その様子にコクリコは、シュロとアザミを傍から離さないまま、
「……確かに我たちの行いが引き金だというなら、お前の立場からすれば、ただ徴収して終わりにすれば済む話。なにゆえ、この崩れかけた廃墟を守ろうというかえ?」
「はあ。やっぱり、厄介な子の保護者ですね」
紫は気にも留めず手のひらを広げて口元を隠しながらほほほと笑う。しかし真剣な瞳で、
「子どもを守ることの、どこがおかしいというのかしら?」
先生はその表情に。疑い、憂い、疑問を手放した。
「……紫の言葉に嘘はないと思う。十分な説明ではないかもしれないけど。私は紫を信じる。私たちは何をすればいい?」
その態度に皆が、とりあえず溢れ出る疑問をひとまず脇へ置いた。
「二人の勘解由小路の血筋に提案をしましょう」
「え?」
「……」
突然の指名に驚くユカリと、憎むべき家名で呼ばれたことに一瞬頭が真っ白になって煮え立ったコクリコ。

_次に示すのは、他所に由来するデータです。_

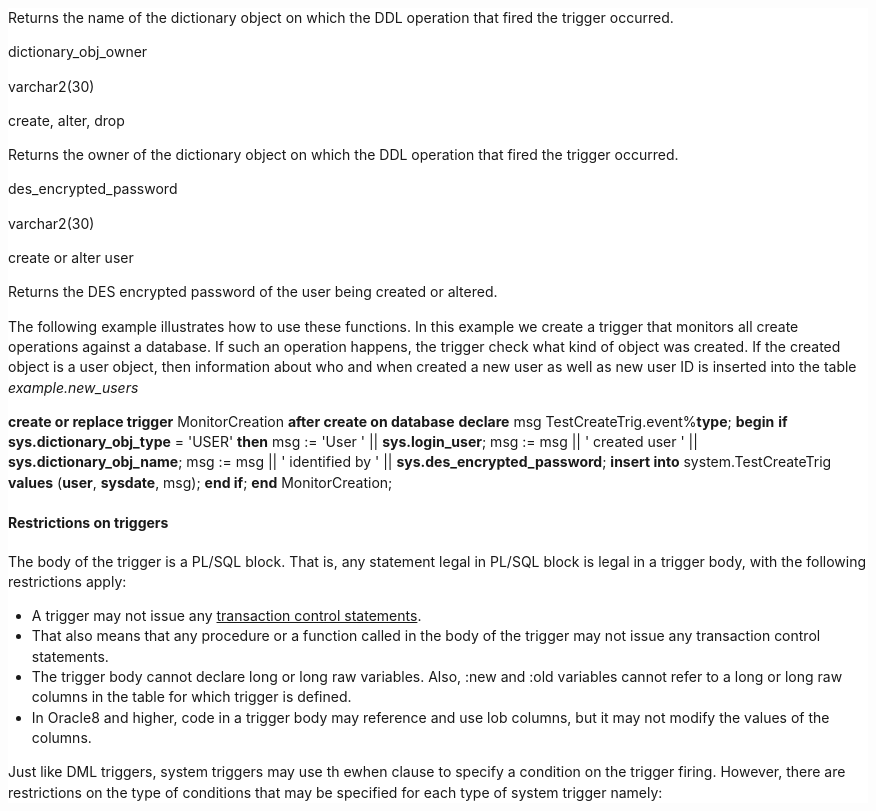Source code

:Returns the name of the dictionary object on which the DDL operation that fired the trigger occurred.

dictionary\_obj\_owner

varchar2(30)

create, alter, drop

Returns the owner of the dictionary object on which the DDL operation that fired the trigger occurred.

des\_encrypted\_password  

varchar2(30)  

create or alter user

Returns the DES encrypted password of the user being created or altered.

The following example illustrates how to use these functions. In this example we create a trigger that monitors all create operations against a database. If such an operation happens, the trigger check what kind of object was created. If the created object is a user object, then information about who and when created a new user as well as new user ID is inserted into the table _example.new\_users_

**create or replace trigger** MonitorCreation
 **after create on database**
**declare**
  msg TestCreateTrig.event%**type**;
**begin**
  **if** **sys.dictionary\_obj\_type** = 'USER' **then**
    msg := 'User ' || **sys.login\_user**;
    msg := msg || ' created user ' || **sys.dictionary\_obj\_name**;
	msg := msg || ' identified by ' || **sys.des\_encrypted\_password**;
    **insert into** system.TestCreateTrig **values** (**user**, **sysdate**, msg);
  **end if**;
**end** MonitorCreation;

#### Restrictions on triggers

The body of the trigger is a PL/SQL block. That is, any statement legal in PL/SQL block is legal in a trigger body, with the following restrictions apply:

*   A trigger may not issue any [transaction control statements](https://web.archive.org/web/20110809071133/http://ist.marshall.edu/ist480adbp/plsql_trnctl.html).
*   That also means that any procedure or a function called in the body of the trigger may not issue any transaction control statements.
*   The trigger body cannot declare long or long raw variables. Also, :new and :old variables cannot refer to a long or long raw columns in the table for which trigger is defined.
*   In Oracle8 and higher, code in a trigger body may reference and use lob columns, but it may not modify the values of the columns.

  
Just like DML triggers, system triggers may use th ewhen clause to specify a condition on the trigger firing. However, there are restrictions on the type of conditions that may be specified for each type of system trigger namely:
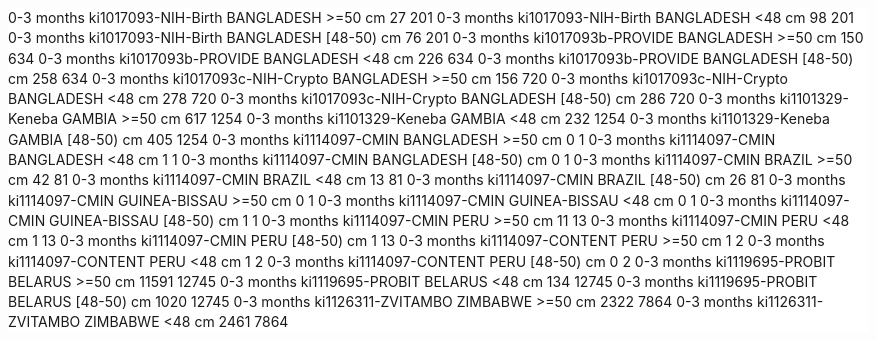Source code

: 0-3 months     ki1017093-NIH-Birth        BANGLADESH                     >=50 cm           27     201
0-3 months     ki1017093-NIH-Birth        BANGLADESH                     <48 cm            98     201
0-3 months     ki1017093-NIH-Birth        BANGLADESH                     [48-50) cm        76     201
0-3 months     ki1017093b-PROVIDE         BANGLADESH                     >=50 cm          150     634
0-3 months     ki1017093b-PROVIDE         BANGLADESH                     <48 cm           226     634
0-3 months     ki1017093b-PROVIDE         BANGLADESH                     [48-50) cm       258     634
0-3 months     ki1017093c-NIH-Crypto      BANGLADESH                     >=50 cm          156     720
0-3 months     ki1017093c-NIH-Crypto      BANGLADESH                     <48 cm           278     720
0-3 months     ki1017093c-NIH-Crypto      BANGLADESH                     [48-50) cm       286     720
0-3 months     ki1101329-Keneba           GAMBIA                         >=50 cm          617    1254
0-3 months     ki1101329-Keneba           GAMBIA                         <48 cm           232    1254
0-3 months     ki1101329-Keneba           GAMBIA                         [48-50) cm       405    1254
0-3 months     ki1114097-CMIN             BANGLADESH                     >=50 cm            0       1
0-3 months     ki1114097-CMIN             BANGLADESH                     <48 cm             1       1
0-3 months     ki1114097-CMIN             BANGLADESH                     [48-50) cm         0       1
0-3 months     ki1114097-CMIN             BRAZIL                         >=50 cm           42      81
0-3 months     ki1114097-CMIN             BRAZIL                         <48 cm            13      81
0-3 months     ki1114097-CMIN             BRAZIL                         [48-50) cm        26      81
0-3 months     ki1114097-CMIN             GUINEA-BISSAU                  >=50 cm            0       1
0-3 months     ki1114097-CMIN             GUINEA-BISSAU                  <48 cm             0       1
0-3 months     ki1114097-CMIN             GUINEA-BISSAU                  [48-50) cm         1       1
0-3 months     ki1114097-CMIN             PERU                           >=50 cm           11      13
0-3 months     ki1114097-CMIN             PERU                           <48 cm             1      13
0-3 months     ki1114097-CMIN             PERU                           [48-50) cm         1      13
0-3 months     ki1114097-CONTENT          PERU                           >=50 cm            1       2
0-3 months     ki1114097-CONTENT          PERU                           <48 cm             1       2
0-3 months     ki1114097-CONTENT          PERU                           [48-50) cm         0       2
0-3 months     ki1119695-PROBIT           BELARUS                        >=50 cm        11591   12745
0-3 months     ki1119695-PROBIT           BELARUS                        <48 cm           134   12745
0-3 months     ki1119695-PROBIT           BELARUS                        [48-50) cm      1020   12745
0-3 months     ki1126311-ZVITAMBO         ZIMBABWE                       >=50 cm         2322    7864
0-3 months     ki1126311-ZVITAMBO         ZIMBABWE                       <48 cm          2461    7864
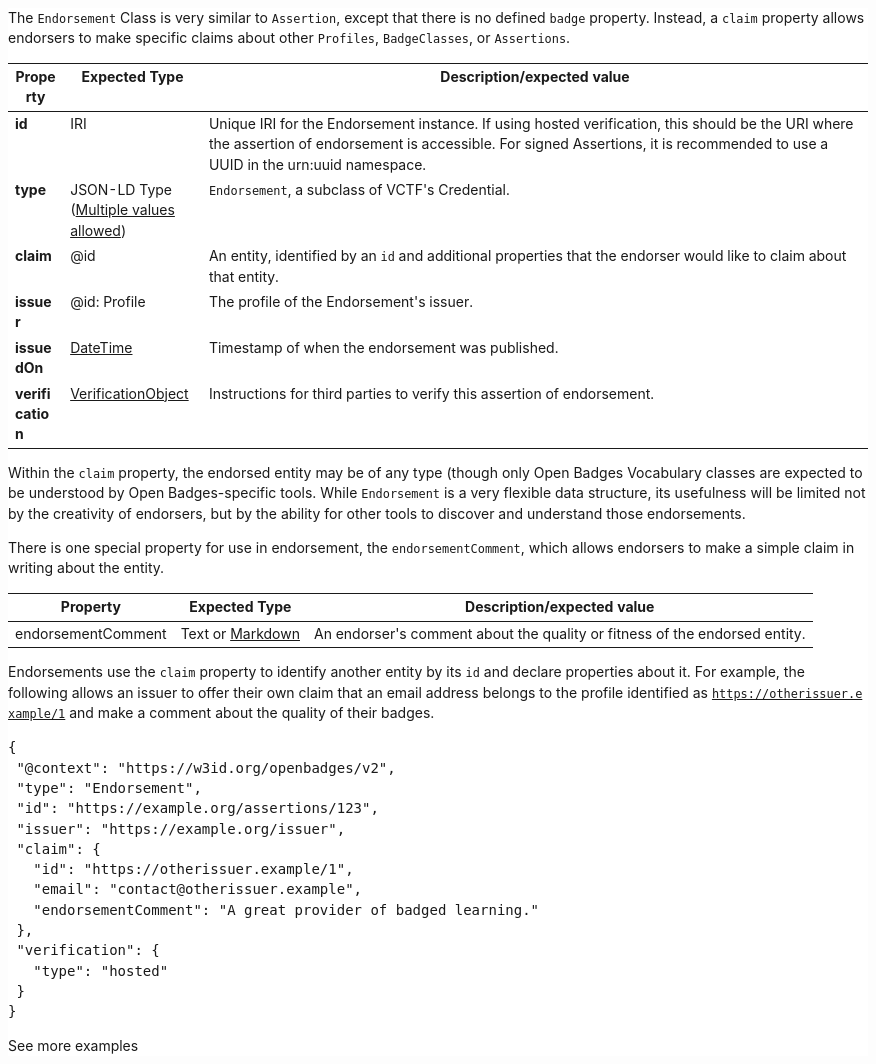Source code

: The <code>Endorsement</code> Class is very similar to <code>Assertion</code>, except that there is no defined <code>badge</code> property. Instead, a <code>claim</code> property allows endorsers to make specific claims about other <code>Profiles</code>, <code>BadgeClasses</code>, or <code>Assertions</code>.

Property | Expected Type | Description/expected value
---------|---------------|-----------
**id**   | IRI           | Unique IRI for the Endorsement instance. If using hosted verification, this should be the URI where the assertion of endorsement is accessible. For signed Assertions, it is recommended to use a UUID in the urn:uuid namespace.
**type** | JSON-LD Type ([Multiple values allowed](#array)) | <code>Endorsement</code>, a subclass of VCTF's Credential.
**claim**    | @id           | An entity, identified by an <code>id</code> and additional properties that the endorser would like to claim about that entity.
**issuer** | @id: Profile | The profile of the Endorsement's issuer.
**issuedOn** | [DateTime](#dateTime) | Timestamp of when the endorsement was published.
**verification** | [VerificationObject](#VerificationObject) | Instructions for third parties to verify this assertion of endorsement.

Within the <code>claim</code> property, the endorsed entity may be of any type (though only Open Badges Vocabulary classes are expected to be understood by Open Badges-specific tools. While <code>Endorsement</code> is a very flexible data structure, its usefulness will be limited not by the creativity of endorsers, but by the ability for other tools to discover and understand those endorsements.

There is one special property for use in endorsement, the <code>endorsementComment</code>, which allows endorsers to make a simple claim in writing about the entity.

Property | Expected Type | Description/expected value
---------|---------------|-----------
endorsementComment | Text or [Markdown](#MarkdownText) | An endorser's comment about the quality or fitness of the endorsed entity.

Endorsements use the <code>claim</code> property to identify another entity by its <code>id</code> and declare properties about it. For example, the following allows an issuer to offer their own claim that an email address belongs to the profile identified as <code>https://otherissuer.example/1</code> and make a comment about the quality of their badges.
<pre>
{
 "@context": "https://w3id.org/openbadges/v2",
 "type": "Endorsement",
 "id": "https://example.org/assertions/123",
 "issuer": "https://example.org/issuer",
 "claim": {
   "id": "https://otherissuer.example/1",
   "email": "contact@otherissuer.example",
   "endorsementComment": "A great provider of badged learning."
 },
 "verification": {
   "type": "hosted"
 }
}
</pre>
<a data-cite="OB-EXAMPLES#Endorsement">See more examples</a>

「怪異を制御し、宥め、封じる方法はいくつかありますが。お二人にも馴染みのあることではないかと思いまして」
「提案はこうです。遠野と共に戦ってくださるなら、学校として正式に恩を受けたものと受け取ります。『巫女』としてもお力を貸してくださるなら、なお一層。個人的な恩として受け取りましょう」
紫は再び山の稜線の向こうを見据えながら、
「百鬼夜行には、大きな借りを作ることになり」
「花鳥風月には、その借りを白紙に戻す方法をお教えすると提案します」
何より八雲紫はコクリコをより鋭く見据えた。
勘解由小路ユカリはさておき、あなただけは選択肢がないとでも言うように。
「身共は……え……、先生とナグサ先輩がよければ力を……でも巫女としてなんて、身共はもう巫女では……」
「ふふ。他がのための巫女ではありませんよ」
「!」
「今回は見せ場も、期待に応えなければならないというようなことでもありません。怪異を浄化し、調伏し、退治する。いわゆるスピリチュアルでステレオタイプな領域ですから。」
紫はユカリを見つめながら周りの様子を窺った。
残るはコクリコだ。
最も切実だが、最も非協力的な。
彼女の心を知ってか知らずか、山の稜線の向こうから突然振動が激しくなる。
急激に黄昏が差し込む空。
金属を引き裂くような怪声が天地を揺らす。
「彼らが狙っているのはあなたでもありますが、あの子たちも同じです」
紫の生臭い笑みに、コクリコは目をぎゅっと閉じて同意した。
「では、先生。私どもは準備をしてまいりますので、指揮よろしくお願いいたします」
八雲紫はそう言って、カデノコウジ・ユカリとコクリコを連れて生徒会室へと上がっていった。
残された子たちは目をぱちくりさせていたが、もう一度炸裂する大きな咆哮にぎょっとして現実へと引き戻された。先生も同様だった。
「やるしかないね」
先生はシッテムの箱を持ち上げ、文字通り。学籍に関わりなく、この場にいるすべての生徒たちを集結させた。